Re: (idm) The good ol' days

From Et Pharmacistic Paradoxia
Sent Sun, Apr 26th 1998, 21:51

On Sun, 26 Apr 1998, Sheila Santos wrote:

> waving AND drowning wrote:
> 
> but I don't think I would have ever imagined seing Einsturzende Neubauten
> and James Brown in the same sentance.  Excuse my naivety but I'd like to
> hear what the connections with idm and James Brown are.

"...industrial rhythms all around"  - Kraftwerk (Electric Cafe lp) with
banging-pipe percussion sounds, who site James Brown as one of their few
top influences.  IDM (by definition of the middle letter of the acronym,)
is just abstract deviations from dance music. The abstraction of
traditional dance music is basically what James Brown's bands slowly did
between their blues/r&b/gospel beginnings and their soundtrack-like
mid-70's lps (JB's/LC era stuff).  I think that Kraftwerk picked up on
James Brown's thing about hammering down the tight groove and really
locking it down stable for a long time.  He used to fine his band members
$5 for their deviations from the groove, but everyone wanted to play for
him, so, even when they'd come out owing him money, they'd stay in the
band...discipline.  Bootsy started via the JB's, in fact. 

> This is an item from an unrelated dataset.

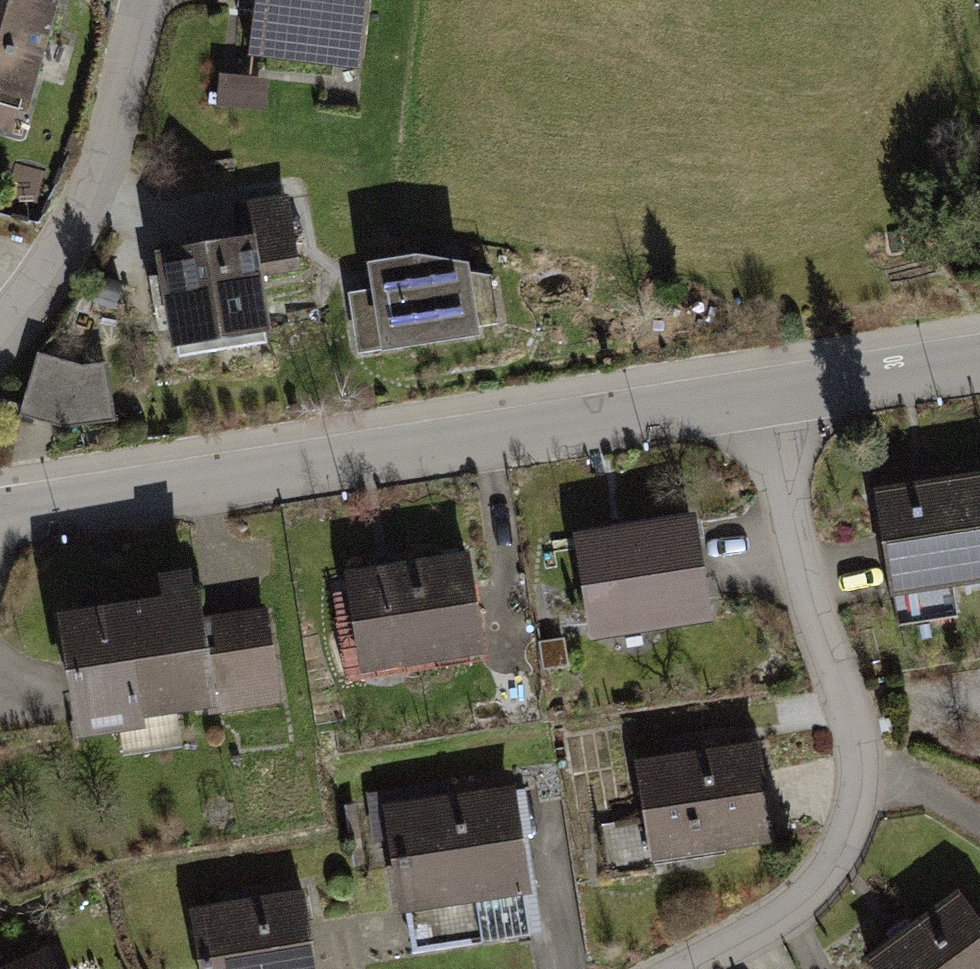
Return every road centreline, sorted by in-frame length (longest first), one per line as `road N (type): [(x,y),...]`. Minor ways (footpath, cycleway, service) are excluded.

Also, remember there is one JB track ("monorail"..?) in which he
shout-outs stuff about keeping the groove tight 'like a machine' or
something.  I guess "Sex Machine" is kinda like this too... 

BTW, I'm citing the first JB biography and a JB film archivist/historian
who I'd talked to 5 years ago (can't remember his name now, maybe his
archives are on video now) (see live JB footage if you get the chance!!).